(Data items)
┄┄┄┄┄┄
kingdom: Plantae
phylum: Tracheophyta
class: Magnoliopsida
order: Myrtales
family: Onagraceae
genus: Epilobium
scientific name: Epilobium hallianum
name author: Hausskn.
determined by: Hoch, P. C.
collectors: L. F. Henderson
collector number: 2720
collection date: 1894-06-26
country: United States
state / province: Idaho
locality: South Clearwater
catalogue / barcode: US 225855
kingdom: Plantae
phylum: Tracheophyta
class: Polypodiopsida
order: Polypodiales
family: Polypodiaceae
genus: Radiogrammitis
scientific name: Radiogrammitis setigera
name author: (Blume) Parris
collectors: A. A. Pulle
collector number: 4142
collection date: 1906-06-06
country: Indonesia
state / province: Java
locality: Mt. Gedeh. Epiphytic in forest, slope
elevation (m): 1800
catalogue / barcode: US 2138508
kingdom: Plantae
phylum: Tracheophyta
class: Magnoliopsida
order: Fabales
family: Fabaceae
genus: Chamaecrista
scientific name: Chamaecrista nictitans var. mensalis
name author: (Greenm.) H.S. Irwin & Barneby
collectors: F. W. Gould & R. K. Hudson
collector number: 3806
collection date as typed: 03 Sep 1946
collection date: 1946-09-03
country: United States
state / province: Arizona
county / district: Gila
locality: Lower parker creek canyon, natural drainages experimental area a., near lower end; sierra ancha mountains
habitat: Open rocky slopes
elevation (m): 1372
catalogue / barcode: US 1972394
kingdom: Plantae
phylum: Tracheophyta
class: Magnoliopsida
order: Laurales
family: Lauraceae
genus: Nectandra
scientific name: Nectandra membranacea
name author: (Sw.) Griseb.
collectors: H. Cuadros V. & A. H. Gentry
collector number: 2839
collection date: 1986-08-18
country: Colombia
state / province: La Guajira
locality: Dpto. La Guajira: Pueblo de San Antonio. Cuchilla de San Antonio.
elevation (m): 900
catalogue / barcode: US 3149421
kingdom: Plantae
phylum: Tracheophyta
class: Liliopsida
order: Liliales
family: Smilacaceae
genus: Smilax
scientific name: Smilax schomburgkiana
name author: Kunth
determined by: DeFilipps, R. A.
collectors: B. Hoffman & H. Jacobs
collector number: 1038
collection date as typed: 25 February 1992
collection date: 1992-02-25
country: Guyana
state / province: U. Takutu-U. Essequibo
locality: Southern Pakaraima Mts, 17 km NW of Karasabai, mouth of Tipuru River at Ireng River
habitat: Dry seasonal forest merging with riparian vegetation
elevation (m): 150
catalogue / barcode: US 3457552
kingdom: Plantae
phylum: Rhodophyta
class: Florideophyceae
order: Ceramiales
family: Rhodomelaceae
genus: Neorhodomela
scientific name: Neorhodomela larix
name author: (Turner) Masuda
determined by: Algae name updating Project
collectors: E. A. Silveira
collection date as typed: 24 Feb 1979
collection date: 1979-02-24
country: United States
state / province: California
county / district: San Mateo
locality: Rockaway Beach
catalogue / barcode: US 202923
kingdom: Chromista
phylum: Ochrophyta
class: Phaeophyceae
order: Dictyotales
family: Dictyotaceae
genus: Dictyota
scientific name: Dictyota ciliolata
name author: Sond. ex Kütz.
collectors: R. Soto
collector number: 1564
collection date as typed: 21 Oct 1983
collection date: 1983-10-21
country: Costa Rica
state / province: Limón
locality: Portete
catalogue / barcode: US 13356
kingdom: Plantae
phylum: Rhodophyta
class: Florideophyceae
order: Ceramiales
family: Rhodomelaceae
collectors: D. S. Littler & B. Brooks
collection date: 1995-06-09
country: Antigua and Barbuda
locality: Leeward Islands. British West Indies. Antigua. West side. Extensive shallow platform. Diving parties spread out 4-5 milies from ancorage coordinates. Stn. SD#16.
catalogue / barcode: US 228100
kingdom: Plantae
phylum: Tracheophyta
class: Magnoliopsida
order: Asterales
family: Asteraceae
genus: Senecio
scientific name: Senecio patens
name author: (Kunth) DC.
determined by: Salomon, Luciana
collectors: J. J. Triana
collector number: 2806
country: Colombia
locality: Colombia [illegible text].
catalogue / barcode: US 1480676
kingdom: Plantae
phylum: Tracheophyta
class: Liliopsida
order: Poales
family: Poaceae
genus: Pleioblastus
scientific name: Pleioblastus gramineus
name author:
┄┄┄┄┄┄
(EXERCISE):
Repeat the lines starting at the one containing "collectors: R. Soto" and ending at the one containing "collectors: D. S. Littler & B. Brooks", word for word.

(ANSWER FOR THE TASK):
collectors: R. Soto
collector number: 1564
collection date as typed: 21 Oct 1983
collection date: 1983-10-21
country: Costa Rica
state / province: Limón
locality: Portete
catalogue / barcode: US 13356
kingdom: Plantae
phylum: Rhodophyta
class: Florideophyceae
order: Ceramiales
family: Rhodomelaceae
collectors: D. S. Littler & B. Brooks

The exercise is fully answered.